Finalement, Erwann Gouget, 24 ans, n'avait pas profité longtemps de sa liberté: mardi en fin d'après-midi, il s'évade de la gendarmerie de Lille boulevard Louis XIV à Lille (une caserne désormais célèbre pour avoir hébergé la garde à vue de Dominique Strauss-Kahn) mais il est repris le lendemain mercredi soir, à Roubaix à un jet de pierre du siège de Nord-Eclair), chez la grand-mère d'un ex-copain de détention.

Fin de l'évasion et une année de prison ferme de plus qui s'ajoute, vendredi soir en comparution immédiate, au compteur du jeune homme. Condamné à 8 ans de prison pour viol aux assises de Douai, il n'en avait fait qu'un peu moins de 4 années car il présentait d'exceptionnelles garanties de réinsertion. Vendredi soir, on apprenait d'ailleurs que, durant sa détention à Sequedin, il avait passé un bac littéraire et un BEP de pâtisserie. En libération conditionnelle au printemps dernier, le jeune homme a été rapidement soupçonné d'avoir commis 7 viols ou tentatives de viols. Ce qu'il nie. Il a été arrêté à nouveau fin juillet 2012.

Ces viols défrayaient la chronique depuis quelques semaines à Lille. A chaque fois, le futur violeur suivait sa victime dans la rue, repérait son domicile, s'assurait qu'elle était seule, défonçait sa porte à coups de pied de biche avant de l'agresser.

Entendu en garde à vue à la gendarmerie dans le cadre d'une affaire distincte de cambriolage, Erwann Gouget avait, en fin d'audition alors que tout se passait bien, demandé aux gendarmes de ne pas aller dans les toilettes (à la turque) réservées aux prisonniers... Mais, dans les toilettes "plus chics", une fenêtre était ouverte: "J'ai vu la liberté, je n'ai pas réfléchi, j'ai fui" a-t-il déclaré à l'audience. 12 mois ferme sont donc venus sanctionner la cavale du violeur présumé.

"Jusque la loi du 9 mars 2004, s'il n'y avait pas violences, effraction ou corruption lors de l'évasion, le fait de prendre la poudre d'escampette n'était pas réprimé en France. On trouvait que c'était un désir naturel" a plaidé Me Julien Benssoussan, son avocat. Les temps ont bien changé même si nos amis belges continuent à raisonner de la même façon.

**Listing fourni**
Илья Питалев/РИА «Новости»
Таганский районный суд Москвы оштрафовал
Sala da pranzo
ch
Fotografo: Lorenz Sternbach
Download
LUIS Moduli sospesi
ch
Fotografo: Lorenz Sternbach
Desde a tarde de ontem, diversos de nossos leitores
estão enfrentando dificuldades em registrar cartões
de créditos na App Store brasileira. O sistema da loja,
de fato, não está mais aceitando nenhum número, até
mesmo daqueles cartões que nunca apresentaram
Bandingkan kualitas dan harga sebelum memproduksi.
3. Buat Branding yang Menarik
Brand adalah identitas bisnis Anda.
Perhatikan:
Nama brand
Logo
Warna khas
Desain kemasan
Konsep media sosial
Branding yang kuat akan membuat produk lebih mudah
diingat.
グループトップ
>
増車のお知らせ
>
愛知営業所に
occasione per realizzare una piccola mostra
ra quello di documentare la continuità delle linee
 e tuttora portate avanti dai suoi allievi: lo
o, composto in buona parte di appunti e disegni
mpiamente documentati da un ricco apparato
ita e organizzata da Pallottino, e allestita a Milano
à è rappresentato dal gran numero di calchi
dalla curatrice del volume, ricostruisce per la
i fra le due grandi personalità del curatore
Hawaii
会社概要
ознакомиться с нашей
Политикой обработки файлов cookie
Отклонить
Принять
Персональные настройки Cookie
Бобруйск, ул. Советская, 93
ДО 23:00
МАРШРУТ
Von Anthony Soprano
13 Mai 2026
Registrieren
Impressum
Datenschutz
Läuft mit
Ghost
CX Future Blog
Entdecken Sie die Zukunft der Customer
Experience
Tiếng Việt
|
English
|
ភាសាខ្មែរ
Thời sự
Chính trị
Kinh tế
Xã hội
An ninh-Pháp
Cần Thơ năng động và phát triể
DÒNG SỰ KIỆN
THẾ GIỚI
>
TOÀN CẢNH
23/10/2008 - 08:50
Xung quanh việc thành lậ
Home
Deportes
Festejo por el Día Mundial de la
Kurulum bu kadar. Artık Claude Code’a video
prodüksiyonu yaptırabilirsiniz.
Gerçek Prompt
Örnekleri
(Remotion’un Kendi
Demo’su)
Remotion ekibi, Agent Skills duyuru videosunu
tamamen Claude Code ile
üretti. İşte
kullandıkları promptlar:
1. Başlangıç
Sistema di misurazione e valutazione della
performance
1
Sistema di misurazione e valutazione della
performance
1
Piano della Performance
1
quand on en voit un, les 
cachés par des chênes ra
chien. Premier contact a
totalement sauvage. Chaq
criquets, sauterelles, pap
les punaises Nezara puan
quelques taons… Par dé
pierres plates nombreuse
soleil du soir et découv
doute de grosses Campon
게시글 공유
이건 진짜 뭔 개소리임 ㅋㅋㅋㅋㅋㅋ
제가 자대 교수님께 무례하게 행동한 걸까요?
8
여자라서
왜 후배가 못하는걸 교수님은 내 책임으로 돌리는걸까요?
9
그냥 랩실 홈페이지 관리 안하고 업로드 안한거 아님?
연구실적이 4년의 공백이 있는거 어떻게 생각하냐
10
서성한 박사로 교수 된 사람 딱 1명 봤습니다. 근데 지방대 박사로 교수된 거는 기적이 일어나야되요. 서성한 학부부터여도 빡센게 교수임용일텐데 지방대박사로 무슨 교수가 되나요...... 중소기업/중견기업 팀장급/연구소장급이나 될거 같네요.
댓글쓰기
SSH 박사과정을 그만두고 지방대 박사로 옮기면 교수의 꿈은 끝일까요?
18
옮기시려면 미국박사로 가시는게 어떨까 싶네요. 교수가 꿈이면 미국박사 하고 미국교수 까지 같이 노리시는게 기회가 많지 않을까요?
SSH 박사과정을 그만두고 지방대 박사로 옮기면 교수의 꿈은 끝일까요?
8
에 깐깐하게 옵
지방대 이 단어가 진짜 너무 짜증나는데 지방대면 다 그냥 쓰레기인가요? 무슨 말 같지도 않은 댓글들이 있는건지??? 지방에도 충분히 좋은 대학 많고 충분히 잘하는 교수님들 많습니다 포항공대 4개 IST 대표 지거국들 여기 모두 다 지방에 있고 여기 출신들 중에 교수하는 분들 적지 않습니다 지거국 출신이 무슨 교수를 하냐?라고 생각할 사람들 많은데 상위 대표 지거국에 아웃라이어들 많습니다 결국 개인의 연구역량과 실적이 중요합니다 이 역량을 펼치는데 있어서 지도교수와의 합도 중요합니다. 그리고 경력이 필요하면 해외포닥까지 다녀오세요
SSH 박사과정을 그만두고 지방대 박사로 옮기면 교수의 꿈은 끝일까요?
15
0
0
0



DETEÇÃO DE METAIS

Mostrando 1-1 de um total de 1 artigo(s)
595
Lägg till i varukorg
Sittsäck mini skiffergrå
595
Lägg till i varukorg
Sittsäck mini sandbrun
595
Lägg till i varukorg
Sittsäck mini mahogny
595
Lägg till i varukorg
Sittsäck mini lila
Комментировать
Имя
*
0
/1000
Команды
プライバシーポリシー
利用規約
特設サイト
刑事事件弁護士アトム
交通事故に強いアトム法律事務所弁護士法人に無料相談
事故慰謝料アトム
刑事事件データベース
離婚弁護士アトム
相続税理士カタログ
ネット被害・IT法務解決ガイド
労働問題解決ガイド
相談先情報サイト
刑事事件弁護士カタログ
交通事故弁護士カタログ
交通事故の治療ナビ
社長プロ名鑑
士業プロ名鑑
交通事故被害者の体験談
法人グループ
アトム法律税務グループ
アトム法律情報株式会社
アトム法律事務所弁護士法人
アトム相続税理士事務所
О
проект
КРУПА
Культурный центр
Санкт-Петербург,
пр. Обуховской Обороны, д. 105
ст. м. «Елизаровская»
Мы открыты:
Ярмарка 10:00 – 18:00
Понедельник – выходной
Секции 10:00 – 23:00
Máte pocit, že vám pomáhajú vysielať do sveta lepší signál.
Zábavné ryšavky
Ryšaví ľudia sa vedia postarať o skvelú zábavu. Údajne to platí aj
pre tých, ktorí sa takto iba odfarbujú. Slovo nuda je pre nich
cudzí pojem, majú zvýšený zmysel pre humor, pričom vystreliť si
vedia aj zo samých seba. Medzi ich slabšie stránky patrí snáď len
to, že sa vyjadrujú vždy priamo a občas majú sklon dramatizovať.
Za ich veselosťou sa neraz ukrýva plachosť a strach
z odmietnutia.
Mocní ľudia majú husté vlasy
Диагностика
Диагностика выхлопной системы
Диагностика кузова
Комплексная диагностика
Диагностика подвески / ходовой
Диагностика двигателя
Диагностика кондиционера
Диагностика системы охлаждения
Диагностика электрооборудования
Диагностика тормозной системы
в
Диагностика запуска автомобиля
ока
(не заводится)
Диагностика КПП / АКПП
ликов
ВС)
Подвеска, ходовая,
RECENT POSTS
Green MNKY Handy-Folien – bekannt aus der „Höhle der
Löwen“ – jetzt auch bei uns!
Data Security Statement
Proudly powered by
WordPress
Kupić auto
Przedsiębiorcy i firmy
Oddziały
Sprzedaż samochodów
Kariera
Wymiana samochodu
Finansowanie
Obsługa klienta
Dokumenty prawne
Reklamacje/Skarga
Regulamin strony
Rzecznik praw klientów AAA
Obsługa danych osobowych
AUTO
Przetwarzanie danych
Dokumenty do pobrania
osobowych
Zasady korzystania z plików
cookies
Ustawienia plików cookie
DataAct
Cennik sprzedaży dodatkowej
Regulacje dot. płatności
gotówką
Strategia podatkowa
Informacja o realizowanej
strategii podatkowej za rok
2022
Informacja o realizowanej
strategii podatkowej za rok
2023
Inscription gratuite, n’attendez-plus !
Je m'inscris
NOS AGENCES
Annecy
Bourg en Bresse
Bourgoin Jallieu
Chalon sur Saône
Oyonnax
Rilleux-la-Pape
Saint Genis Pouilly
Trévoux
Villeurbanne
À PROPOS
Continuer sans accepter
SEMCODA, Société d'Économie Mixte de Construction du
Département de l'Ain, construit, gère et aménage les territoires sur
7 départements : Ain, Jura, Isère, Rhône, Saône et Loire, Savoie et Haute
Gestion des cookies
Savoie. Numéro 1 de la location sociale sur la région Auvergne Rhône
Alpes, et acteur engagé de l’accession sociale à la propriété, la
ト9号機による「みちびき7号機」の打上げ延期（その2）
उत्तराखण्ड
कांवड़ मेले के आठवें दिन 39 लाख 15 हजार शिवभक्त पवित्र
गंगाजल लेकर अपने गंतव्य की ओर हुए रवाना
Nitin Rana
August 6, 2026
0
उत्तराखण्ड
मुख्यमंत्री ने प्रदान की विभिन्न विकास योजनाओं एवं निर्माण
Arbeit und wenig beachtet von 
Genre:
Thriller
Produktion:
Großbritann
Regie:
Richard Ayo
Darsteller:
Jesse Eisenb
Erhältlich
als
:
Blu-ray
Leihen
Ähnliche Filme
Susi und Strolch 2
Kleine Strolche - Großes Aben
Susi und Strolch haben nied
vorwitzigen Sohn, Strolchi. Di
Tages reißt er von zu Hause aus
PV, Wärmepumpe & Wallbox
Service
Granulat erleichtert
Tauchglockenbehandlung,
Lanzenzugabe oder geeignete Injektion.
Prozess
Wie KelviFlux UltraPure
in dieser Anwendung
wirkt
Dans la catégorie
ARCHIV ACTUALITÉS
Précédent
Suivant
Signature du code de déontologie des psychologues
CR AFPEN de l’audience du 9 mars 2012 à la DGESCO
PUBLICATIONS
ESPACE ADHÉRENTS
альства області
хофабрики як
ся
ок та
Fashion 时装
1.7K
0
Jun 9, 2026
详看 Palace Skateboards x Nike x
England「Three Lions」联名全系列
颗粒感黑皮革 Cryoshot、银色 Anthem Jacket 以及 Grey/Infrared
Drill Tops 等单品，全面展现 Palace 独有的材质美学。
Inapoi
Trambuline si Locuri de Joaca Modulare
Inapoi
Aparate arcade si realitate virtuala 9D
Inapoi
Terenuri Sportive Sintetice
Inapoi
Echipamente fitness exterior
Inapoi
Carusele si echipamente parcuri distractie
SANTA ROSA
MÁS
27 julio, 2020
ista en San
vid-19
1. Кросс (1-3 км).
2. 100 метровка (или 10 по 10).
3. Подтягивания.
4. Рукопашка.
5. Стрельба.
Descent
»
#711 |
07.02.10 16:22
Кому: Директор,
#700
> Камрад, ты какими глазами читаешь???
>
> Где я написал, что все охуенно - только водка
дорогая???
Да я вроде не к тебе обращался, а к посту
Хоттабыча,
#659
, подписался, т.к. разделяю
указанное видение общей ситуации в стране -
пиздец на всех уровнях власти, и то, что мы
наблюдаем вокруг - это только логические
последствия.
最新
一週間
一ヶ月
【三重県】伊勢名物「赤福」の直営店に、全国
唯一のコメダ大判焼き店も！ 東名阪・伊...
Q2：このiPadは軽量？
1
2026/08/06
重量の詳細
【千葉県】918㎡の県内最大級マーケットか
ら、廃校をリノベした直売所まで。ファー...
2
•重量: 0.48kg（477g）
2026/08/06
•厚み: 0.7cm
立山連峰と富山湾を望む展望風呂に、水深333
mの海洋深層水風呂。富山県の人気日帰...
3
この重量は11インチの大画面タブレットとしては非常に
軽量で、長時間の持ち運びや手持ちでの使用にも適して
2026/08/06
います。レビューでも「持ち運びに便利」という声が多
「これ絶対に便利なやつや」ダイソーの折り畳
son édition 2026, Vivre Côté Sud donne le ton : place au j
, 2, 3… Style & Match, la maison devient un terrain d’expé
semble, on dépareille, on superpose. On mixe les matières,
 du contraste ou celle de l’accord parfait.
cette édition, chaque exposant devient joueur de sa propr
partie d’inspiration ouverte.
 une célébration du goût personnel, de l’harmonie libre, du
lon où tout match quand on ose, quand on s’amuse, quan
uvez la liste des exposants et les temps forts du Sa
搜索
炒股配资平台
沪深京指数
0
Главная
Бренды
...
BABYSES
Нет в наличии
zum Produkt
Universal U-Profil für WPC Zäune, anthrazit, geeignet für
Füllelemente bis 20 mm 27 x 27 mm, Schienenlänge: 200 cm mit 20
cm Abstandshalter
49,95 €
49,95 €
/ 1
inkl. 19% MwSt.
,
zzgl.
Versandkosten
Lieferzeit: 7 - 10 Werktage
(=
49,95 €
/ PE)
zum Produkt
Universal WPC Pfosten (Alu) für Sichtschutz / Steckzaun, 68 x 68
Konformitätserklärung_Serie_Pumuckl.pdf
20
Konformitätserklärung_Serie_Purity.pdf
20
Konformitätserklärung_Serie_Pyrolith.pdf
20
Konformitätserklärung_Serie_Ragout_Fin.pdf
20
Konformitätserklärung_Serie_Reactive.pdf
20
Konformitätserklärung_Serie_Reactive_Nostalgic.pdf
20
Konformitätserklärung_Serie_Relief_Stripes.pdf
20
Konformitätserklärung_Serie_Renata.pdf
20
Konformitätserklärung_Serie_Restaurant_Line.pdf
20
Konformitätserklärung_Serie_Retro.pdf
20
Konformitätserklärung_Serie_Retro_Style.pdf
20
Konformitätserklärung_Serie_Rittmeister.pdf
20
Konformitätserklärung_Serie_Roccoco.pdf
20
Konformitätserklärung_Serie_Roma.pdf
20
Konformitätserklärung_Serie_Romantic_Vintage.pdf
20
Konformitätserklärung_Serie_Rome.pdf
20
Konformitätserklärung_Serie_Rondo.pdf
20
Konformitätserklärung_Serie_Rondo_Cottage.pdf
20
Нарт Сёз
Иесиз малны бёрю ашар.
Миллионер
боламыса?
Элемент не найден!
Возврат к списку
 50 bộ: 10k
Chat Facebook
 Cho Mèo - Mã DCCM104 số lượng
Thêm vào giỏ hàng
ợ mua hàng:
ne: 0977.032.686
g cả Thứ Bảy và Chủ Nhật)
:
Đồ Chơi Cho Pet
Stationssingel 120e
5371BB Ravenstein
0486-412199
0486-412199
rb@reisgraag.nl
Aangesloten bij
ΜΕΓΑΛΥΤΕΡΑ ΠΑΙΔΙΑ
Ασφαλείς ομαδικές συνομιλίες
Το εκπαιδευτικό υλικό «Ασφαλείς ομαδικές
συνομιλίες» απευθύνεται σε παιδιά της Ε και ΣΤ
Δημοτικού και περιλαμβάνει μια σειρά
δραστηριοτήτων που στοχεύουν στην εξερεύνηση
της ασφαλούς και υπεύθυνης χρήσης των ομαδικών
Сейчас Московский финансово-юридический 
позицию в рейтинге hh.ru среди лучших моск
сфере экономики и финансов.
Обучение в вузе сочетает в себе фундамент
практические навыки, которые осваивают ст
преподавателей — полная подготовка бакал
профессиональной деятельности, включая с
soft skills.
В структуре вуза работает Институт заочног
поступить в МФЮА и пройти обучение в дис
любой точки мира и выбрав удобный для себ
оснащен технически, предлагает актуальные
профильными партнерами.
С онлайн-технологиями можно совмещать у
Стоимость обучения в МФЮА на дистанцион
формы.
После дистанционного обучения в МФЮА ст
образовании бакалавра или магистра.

**Tâche à faire 1**
Mettez à jour le listing, depuis sa première ligne jusqu'à celle qui contient «Desde a tarde», incluse, en remplaçant «Sala da pranzo» par «Cucina». Ne modifiez rien d'autre et ne donnez que ces lignes.
**Tâche à faire 2**
Poursuivez l'article sur l'évasion de la gendarmerie de Lille après sa dernière phrase.

**Réponse attendue 1**
Илья Питалев/РИА «Новости»
Таганский районный суд Москвы оштрафовал
Cucina
ch
Fotografo: Lorenz Sternbach
Download
LUIS Moduli sospesi
ch
Fotografo: Lorenz Sternbach
Desde a tarde de ontem, diversos de nossos leitores

**Réponse attendue 2**
Le cas de Sophie L., sa petite amie jamais condamnée et âgée de 22 ans, était intéressant. A l'appel de son ami évadé, elle est venue tout de suite le chercher, alors qu'il se planquait dans des buissons à Villeneuve d'Ascq, dans sa Citroën C3 rouge. Lorsque la frêle jeune femme comparaît aux côtés d'Erwann Gouget, on sent tout de suite que la chambre correctionnelle présidée par Matthieu Duclos ne va pas être très sévère vis-à-vis d'elle. Aujourd'hui encore, dans la loi, une concubine n'est pas obligée de dénoncer son ami même quand il s'agit d'un présumé criminel évadé. Mais, pour que joue cette dérogation à la loi générale, il faut que la jeune femme ait au moins résidé 7 jours avec l'ami en question. Sinon, elle n'est pas considérée comme concubine. 7 jours dans un domicile principal, pas 7 jours dans un camping pendant les vacances... Or, la prévenue n'a jamais vécu avec l'évadé.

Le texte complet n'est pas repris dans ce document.